Main Record - County Westmeath
|Corpus Christi, Ganly Place, Athlone, County Westmeath
|Date||1835 - 1845|
|Townland||ATHLONE AND BIGMEADOW|
|Categories of Special Interest||ARCHITECTURAL ARTISTIC ARCHAEOLOGICAL HISTORICAL SOCIAL|
|In Use As||church/chapel|
|Additional Use||park|| |
Semi-detached Gothic Revival-style Church of Ireland church, built c.1840, now in use as Roman Catholic church (since 1992). Consists of three-bay bay nave with shallow single-bay chancel to west end, large gabled porch on rectangular plan and a belltower on square-plan to east (nave gable). Crenellated parapets to tower and porch. Pitched natural slate roof with bracketed eaves, raised gable verges with ashlar coping and cast-iron rainwater goods. Constructed of coursed limestone rubble with ashlar trim. Diagonally-set clasping buttresses to corners of porch and nave. Lancet windows with hoodmouldings and ashlar surrounds throughout, three graded lancet openings to the chancel gable. Pointed-arched doorcase with hoodmouldings and replacement timber doors to north side of porch. Interesting interior with moulding cornice, wooden panelling with quatrefoil panels and an elaborate white marble altarpiece by James Pearse, reputedly moved from Carysford College. Set in own grounds with graveyard and re-erected limestone obelisk (15000396). Surrounded by modern iron railings.

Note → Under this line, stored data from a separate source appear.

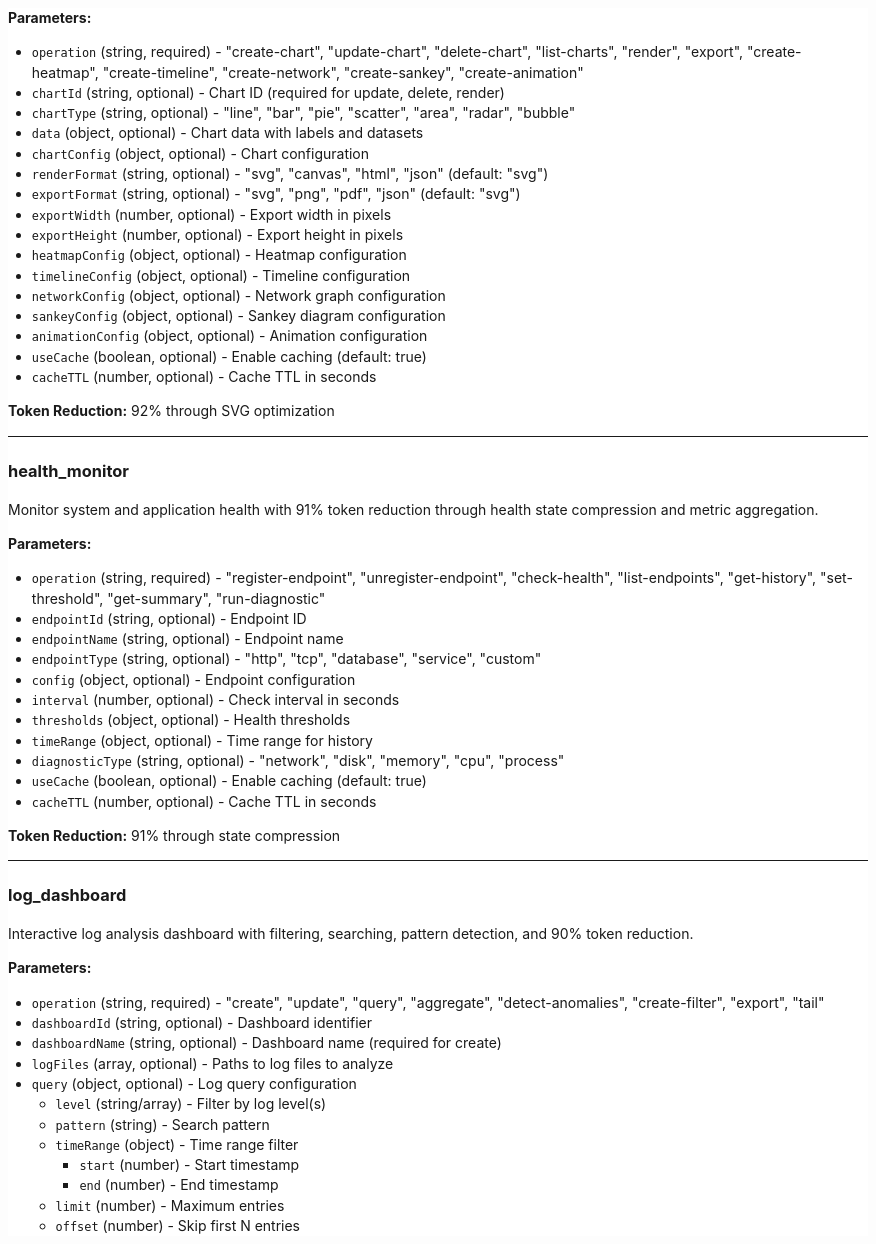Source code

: **Parameters:**
- `operation` (string, required) - "create-chart", "update-chart", "delete-chart", "list-charts", "render", "export", "create-heatmap", "create-timeline", "create-network", "create-sankey", "create-animation"
- `chartId` (string, optional) - Chart ID (required for update, delete, render)
- `chartType` (string, optional) - "line", "bar", "pie", "scatter", "area", "radar", "bubble"
- `data` (object, optional) - Chart data with labels and datasets
- `chartConfig` (object, optional) - Chart configuration
- `renderFormat` (string, optional) - "svg", "canvas", "html", "json" (default: "svg")
- `exportFormat` (string, optional) - "svg", "png", "pdf", "json" (default: "svg")
- `exportWidth` (number, optional) - Export width in pixels
- `exportHeight` (number, optional) - Export height in pixels
- `heatmapConfig` (object, optional) - Heatmap configuration
- `timelineConfig` (object, optional) - Timeline configuration
- `networkConfig` (object, optional) - Network graph configuration
- `sankeyConfig` (object, optional) - Sankey diagram configuration
- `animationConfig` (object, optional) - Animation configuration
- `useCache` (boolean, optional) - Enable caching (default: true)
- `cacheTTL` (number, optional) - Cache TTL in seconds

**Token Reduction:** 92% through SVG optimization

---

### health_monitor

Monitor system and application health with 91% token reduction through health state compression and metric aggregation.

**Parameters:**
- `operation` (string, required) - "register-endpoint", "unregister-endpoint", "check-health", "list-endpoints", "get-history", "set-threshold", "get-summary", "run-diagnostic"
- `endpointId` (string, optional) - Endpoint ID
- `endpointName` (string, optional) - Endpoint name
- `endpointType` (string, optional) - "http", "tcp", "database", "service", "custom"
- `config` (object, optional) - Endpoint configuration
- `interval` (number, optional) - Check interval in seconds
- `thresholds` (object, optional) - Health thresholds
- `timeRange` (object, optional) - Time range for history
- `diagnosticType` (string, optional) - "network", "disk", "memory", "cpu", "process"
- `useCache` (boolean, optional) - Enable caching (default: true)
- `cacheTTL` (number, optional) - Cache TTL in seconds

**Token Reduction:** 91% through state compression

---

### log_dashboard

Interactive log analysis dashboard with filtering, searching, pattern detection, and 90% token reduction.

**Parameters:**
- `operation` (string, required) - "create", "update", "query", "aggregate", "detect-anomalies", "create-filter", "export", "tail"
- `dashboardId` (string, optional) - Dashboard identifier
- `dashboardName` (string, optional) - Dashboard name (required for create)
- `logFiles` (array, optional) - Paths to log files to analyze
- `query` (object, optional) - Log query configuration
  - `level` (string/array) - Filter by log level(s)
  - `pattern` (string) - Search pattern
  - `timeRange` (object) - Time range filter
    - `start` (number) - Start timestamp
    - `end` (number) - End timestamp
  - `limit` (number) - Maximum entries
  - `offset` (number) - Skip first N entries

A good early-Victorian Gothic Revival church with crisp ashlar detailing and an unusual combination of small belltower and large porch. It retains its original form and much of its original fabric and fittings. Built to designs by Joseph Welland (1798-1860), a noted church architect of his day. Welland was responsible for all Church of Ireland building projects in Ireland from 1843. This church is built on the site of the Priory of SS Peter and Paul, built c. 1200, and then a Church of Ireland church built in 1804 and later demolished to make way for present edifice. It is possible that this present church contains fabric from these earlier buildings. The present church was closed by the Church of Ireland in 1941 and used as a church hall and later as a warehouse until donated to Roman Catholic Church in 1992. This change of denomination is unusual and adds an extra historical element to this church. Grounds donated as a public park in 1985 and continues to be an attractive local amenity.